Alastair Boone and Street Spirit vendor Shawn Moses celebrate their fundraising success at Berkeley’s Art House Gallery in August, 2023. (Ian Castro)

When Street Spirit abruptly went out of print in July 2023, we weren’t sure what would happen. Our former non-profit publisher could no longer afford to operate the newspaper. This left us with two choices: let Street Spirit die, or fight to stay in print. We chose the latter, and have been working like hell to make it happen for the last eight months. Today, on our 29th birthday, we are thrilled to be back in your hands. A print newspaper filled with the voices and stories of homeless and marginally housed people in the East Bay—one that documents underground history and keeps up with local news. “Street Spirit!” an unhoused friend exclaims each time I walk by her encampment on San Pablo Avenue. “That’s the people’s newspaper!” 

This is no small feat in a world where the number of working journalists is dropping faster than the number of coal miners, according to A.G. Sulzberger, publisher of the New York Times. The success of our fundraising campaign reflects this community’s desire to maintain an alternative publication like ours. We have raised over $200,000 to cover the first year of operations. This money came from more than 300 individual donors, most giving between $5 and $250. Sixteen people gave $1,000 or more. Hundreds came to the fundraising events we held over the summer, and many signed up to volunteer. We got to meet our readers and make new friends. We were reminded again and again that this paper has life left to live.

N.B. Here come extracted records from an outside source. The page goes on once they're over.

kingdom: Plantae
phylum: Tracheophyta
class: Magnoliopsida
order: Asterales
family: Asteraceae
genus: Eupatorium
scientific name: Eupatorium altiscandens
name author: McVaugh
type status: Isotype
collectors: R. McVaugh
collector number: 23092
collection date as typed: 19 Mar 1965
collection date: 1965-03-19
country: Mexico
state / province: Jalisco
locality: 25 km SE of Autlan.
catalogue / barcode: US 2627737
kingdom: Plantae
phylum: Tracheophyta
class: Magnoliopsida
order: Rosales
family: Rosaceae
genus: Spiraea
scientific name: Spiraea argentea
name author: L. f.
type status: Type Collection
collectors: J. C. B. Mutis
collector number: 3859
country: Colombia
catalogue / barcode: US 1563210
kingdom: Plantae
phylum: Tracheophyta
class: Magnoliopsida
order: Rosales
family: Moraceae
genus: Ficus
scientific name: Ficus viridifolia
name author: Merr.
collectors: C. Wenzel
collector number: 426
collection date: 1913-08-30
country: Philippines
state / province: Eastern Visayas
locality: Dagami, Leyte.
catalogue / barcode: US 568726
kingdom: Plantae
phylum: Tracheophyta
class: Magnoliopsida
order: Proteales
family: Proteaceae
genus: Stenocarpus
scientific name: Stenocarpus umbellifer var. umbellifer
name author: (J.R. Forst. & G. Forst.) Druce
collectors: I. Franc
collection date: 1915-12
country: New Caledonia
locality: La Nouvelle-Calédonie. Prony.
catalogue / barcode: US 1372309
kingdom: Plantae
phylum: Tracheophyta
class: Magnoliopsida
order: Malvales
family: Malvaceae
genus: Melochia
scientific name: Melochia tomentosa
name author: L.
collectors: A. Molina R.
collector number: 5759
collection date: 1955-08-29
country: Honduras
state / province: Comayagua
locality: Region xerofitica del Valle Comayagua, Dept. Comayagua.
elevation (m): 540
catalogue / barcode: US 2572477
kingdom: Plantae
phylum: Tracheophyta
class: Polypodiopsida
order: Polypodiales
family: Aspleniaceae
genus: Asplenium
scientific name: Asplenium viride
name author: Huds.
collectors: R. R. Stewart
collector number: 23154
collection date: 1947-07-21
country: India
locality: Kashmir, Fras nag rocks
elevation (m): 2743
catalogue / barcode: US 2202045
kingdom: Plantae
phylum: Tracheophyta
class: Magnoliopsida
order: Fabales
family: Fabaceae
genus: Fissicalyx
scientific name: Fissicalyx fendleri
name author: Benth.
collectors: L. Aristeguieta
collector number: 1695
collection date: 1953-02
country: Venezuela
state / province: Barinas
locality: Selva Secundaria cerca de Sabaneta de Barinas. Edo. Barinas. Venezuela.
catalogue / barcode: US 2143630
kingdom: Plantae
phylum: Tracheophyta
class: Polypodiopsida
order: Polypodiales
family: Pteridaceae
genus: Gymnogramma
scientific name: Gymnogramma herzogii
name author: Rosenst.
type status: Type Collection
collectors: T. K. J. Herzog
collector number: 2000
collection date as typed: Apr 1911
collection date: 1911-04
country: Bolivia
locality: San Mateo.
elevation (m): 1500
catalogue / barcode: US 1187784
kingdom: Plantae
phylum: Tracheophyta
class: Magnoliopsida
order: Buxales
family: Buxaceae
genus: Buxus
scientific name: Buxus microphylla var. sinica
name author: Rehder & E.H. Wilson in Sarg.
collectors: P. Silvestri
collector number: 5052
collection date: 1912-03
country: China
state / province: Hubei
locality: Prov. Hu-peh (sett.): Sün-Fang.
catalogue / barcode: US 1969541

Street Spirit simply would not be back in print without the Western Regional Advocacy Project (WRAP), who agreed to be our fiscal sponsor more or less overnight. While having a non-profit fiscal sponsor is essential to raising money for a project like ours, WRAP has also provided expert guidance—and beers, when we needed them. Likewise, we are deeply grateful to the Coalition on Homelessness (COH). COH has been sending us copies of their San Francisco street newspaper Street Sheet so that our vendors would not go without a paper to sell these last eight months. This was essential for their survival.

Perhaps it is no surprise that it was many of these same people who helped get Street Spirit off the ground back in 1995. Paul Boden, now the Director of WRAP, was Director of COH in the 90s. The Coalition began publishing Street Sheet and people loved it. So when Terry Messman—founding editor of Street Spirit—asked Paul if he should start up a street newspaper in the East Bay, Paul said, “You won’t be sorry.” 

“And he was right,” Terry said later in an interview. “Even when Street Spirit began gradually taking over my life, I wasn’t sorry.”

We’re not sorry either for relaunching it now in 2024. It has completely taken over our lives, and we’re not sorry. It is an honor to witness such profound community support for a project and to help something bloom. 

With all of this community support, we are entering our first year as an independent publication. Rather than relying on a non-profit parent, we are responsible for finding our own donors and raising our own funds. Street Spirit has never operated in this way before, and in some ways, re-launching as an independent project is a leap of faith. But we believe that our supporters will continue to lift us up. Our donors, our writers, our vendors, our readers. That’s the people’s newspaper.

Alastair Boone is the Director of Street Spirit.